=== TRAVAIL À RÉALISER ===
Dites si chacune des affirmations suivantes concorde avec le texte sur la violence en Colombie, en répondant par oui ou par non et en citant à l’identique les mots qui tranchent. 1. Jorge Eliecer Gaitan a été assassiné le 9 avril 1948. 2. La Colombie a officiellement connu une dictature, comme d’autres pays de la région. 3. D’après le rapport cité, 60 630 personnes ont disparu entre 1948 et 1964.

Depuis près d’un siècle, et plus encore à partir des années 1950, la violence a été érigée comme un véritable mode de gouvernement. En assassinant, le 9 avril 1948, le grand dirigeant populaire Jorge Eliecer Gaitan, l’oligarchie colombienne, soutenue par les Etats-Unis, a ouvert la boite de pandore et fait basculer le pays dans une spirale de violence extrême. Cet événement, tragique et central dans l’histoire contemporaine de la Colombie, a débouché sur la période dite de la Violencia, qui, entre 1948 et 1964, fît près de 300 000 morts. Le prix à payer pour que le pays ne bascule pas dans le « communisme ». Car c’est en effet de cela dont il s’est agi : empêcher coute que coute qu’un gouvernement nationaliste, progressiste ou révolutionnaire ne vienne contrecarrer les intérêts d’une classe dominante inféodée à Washington. Pour éviter toute forme de velléités, il a fallu massacrer, encore et toujours. L’Etat colombien n’a d’ailleurs jamais hésité à s’allier aux paramilitaires et aux narco-trafiquants pour tuer dans l’œuf toute forme de résistances.
Certes, cette violence n’a pas été l’apanage de l’Etat colombien. On sait la cruauté avec laquelle les dictatures argentines, chiliennes ou paraguayennes se sont employées à éliminer leurs opposants. Mais ce que l’on sait moins, c’est que la Colombie – qui ne sombra jamais officiellement dans la dictature à la différence d’autres pays de la région – est le pays qui compte le plus de disparus. En effet, selon un rapport du Centro Nacional de Memoria Historica, 60 630 personnes ont disparu entre 1970 et 2015 soit en moyenne trois personnes par jour ! C’est plus que le nombre cumulé des disparus en Argentine, au Chili et en Uruguay ! Dans sa croisade contre l’épouvantail communiste, et sans même avoir recours à la dictature, la Colombie a mis en place la funeste Doctrine de Sécurité Nationale, érigée en politique d’Etat et destinée à purger le pays de tous les éléments jugés « subversifs ». Financés par l’argent de la drogue, formés par des militaires israéliens notamment, les paramilitaires se sont vus assignés la tâche de faire le sale boulot, et d’éliminer les paysans, les indigènes, les afro-colombiens qui résistèrent pour ne pas être expulsés de leurs terres. En Colombie, l’ennemi intérieur n’est pas un concept vague et abstrait. Il a été pensé, théorisé, dans le but de justifier les pires massacres contre ceux qui s’avéraient être un obstacle à la toute-puissance des propriétaires terriens et des multinationales.

=== MATÉRIEL FOURNI ===
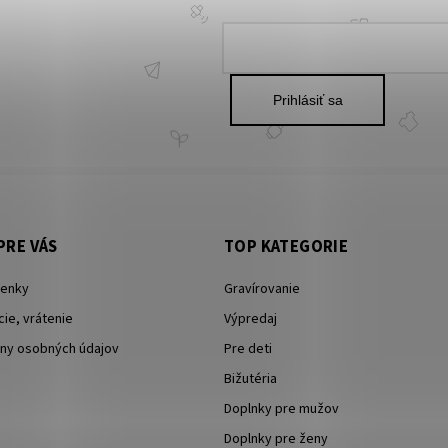
Prihlásiť sa
PRE VÁS
TOP KATEGORIE
enky
Gravírovanie
ie, vrátenie
Výpredaj
ny osobných údajov
Pre deti
Bižutéria
Doplnky pre mužov
Doplnky pre ženy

=== VOTRE RÉPONSE ===
1. Oui : « En assassinant, le 9 avril 1948, le grand dirigeant populaire Jorge Eliecer Gaitan ».
2. Non : « qui ne sombra jamais officiellement dans la dictature à la différence d’autres pays de la région ».
3. Non : « 60 630 personnes ont disparu entre 1970 et 2015 ».